[Collected data entries]

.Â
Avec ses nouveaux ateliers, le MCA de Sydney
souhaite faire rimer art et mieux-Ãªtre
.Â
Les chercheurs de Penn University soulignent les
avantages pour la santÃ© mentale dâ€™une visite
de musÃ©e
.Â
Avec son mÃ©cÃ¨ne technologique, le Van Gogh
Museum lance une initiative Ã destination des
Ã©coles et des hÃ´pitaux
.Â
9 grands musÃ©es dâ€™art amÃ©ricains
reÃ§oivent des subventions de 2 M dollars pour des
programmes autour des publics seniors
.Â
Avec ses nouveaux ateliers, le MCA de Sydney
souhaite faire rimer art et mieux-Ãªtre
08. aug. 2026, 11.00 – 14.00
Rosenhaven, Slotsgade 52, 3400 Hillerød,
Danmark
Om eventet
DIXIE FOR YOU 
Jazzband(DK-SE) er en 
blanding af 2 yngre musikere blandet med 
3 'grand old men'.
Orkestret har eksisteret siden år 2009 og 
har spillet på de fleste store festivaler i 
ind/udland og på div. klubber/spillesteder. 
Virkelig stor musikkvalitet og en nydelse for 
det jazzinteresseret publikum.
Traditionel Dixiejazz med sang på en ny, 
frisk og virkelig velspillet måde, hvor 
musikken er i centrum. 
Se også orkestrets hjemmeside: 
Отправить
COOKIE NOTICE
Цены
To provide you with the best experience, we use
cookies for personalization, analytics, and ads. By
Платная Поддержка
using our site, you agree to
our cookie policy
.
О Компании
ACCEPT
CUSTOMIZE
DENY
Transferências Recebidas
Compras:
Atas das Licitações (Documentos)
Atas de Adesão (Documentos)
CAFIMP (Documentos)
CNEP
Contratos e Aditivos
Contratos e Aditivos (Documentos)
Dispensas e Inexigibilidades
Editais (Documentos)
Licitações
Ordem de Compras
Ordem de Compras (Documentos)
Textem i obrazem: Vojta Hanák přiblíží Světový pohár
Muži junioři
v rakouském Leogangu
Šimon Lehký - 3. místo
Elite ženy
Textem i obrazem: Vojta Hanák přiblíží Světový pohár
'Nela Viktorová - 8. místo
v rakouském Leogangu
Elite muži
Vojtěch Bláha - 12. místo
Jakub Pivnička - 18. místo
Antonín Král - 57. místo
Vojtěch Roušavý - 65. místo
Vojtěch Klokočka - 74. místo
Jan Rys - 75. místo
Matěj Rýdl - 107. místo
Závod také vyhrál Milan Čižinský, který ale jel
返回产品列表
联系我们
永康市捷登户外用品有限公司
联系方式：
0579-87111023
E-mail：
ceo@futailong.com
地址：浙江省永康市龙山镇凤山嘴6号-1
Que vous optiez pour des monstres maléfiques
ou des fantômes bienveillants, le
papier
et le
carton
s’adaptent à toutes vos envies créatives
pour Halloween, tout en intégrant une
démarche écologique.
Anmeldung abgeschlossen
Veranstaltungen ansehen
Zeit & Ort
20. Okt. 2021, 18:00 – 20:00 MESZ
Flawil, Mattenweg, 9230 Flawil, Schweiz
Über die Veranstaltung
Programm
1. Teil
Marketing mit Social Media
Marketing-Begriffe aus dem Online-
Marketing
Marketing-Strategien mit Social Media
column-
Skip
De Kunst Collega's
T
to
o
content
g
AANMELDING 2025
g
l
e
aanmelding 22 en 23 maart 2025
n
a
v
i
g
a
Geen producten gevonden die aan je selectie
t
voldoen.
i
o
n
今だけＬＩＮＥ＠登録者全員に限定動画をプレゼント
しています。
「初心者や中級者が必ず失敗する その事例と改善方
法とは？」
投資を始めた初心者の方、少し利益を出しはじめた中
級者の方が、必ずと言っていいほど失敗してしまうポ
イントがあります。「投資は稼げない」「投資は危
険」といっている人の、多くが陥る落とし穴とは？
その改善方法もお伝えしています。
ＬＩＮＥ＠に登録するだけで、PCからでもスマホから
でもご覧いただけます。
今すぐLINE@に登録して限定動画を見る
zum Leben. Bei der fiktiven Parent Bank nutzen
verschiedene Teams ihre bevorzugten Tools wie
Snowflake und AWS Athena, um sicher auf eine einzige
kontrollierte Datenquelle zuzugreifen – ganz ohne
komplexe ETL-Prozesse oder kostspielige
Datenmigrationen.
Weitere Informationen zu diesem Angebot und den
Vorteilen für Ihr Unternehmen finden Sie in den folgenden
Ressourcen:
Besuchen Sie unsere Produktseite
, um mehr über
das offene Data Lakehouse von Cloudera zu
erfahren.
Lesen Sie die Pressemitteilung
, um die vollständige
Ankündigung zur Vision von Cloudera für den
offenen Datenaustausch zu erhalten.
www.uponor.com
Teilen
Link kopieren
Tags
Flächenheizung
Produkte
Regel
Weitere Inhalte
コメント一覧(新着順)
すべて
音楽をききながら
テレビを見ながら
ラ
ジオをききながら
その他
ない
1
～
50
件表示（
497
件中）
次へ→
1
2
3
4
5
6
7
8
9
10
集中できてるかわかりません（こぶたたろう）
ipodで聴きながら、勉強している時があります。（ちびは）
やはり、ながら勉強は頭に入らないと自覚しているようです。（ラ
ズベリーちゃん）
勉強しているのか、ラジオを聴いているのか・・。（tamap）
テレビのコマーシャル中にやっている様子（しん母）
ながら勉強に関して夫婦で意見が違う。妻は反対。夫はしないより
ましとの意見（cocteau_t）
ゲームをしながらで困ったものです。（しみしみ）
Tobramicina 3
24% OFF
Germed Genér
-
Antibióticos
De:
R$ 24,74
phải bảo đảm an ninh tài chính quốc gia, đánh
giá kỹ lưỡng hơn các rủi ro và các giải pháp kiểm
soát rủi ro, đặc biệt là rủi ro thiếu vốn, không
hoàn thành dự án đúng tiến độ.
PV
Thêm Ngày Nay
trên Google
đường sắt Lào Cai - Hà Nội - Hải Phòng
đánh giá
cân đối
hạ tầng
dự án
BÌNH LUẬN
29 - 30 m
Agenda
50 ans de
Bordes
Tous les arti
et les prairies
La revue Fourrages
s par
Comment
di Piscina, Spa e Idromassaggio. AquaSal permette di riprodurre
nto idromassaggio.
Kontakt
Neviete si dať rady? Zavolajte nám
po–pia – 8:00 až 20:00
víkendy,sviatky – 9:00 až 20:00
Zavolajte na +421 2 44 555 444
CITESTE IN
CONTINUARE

* **WHAT IS REQUIRED**:
Every line of the entries that includes "Marketing" must be copied into the answer.

* **SOLUTION FOR THIS EXERCISE**:
Marketing mit Social Media
Marketing-Begriffe aus dem Online-
Marketing
Marketing-Strategien mit Social Media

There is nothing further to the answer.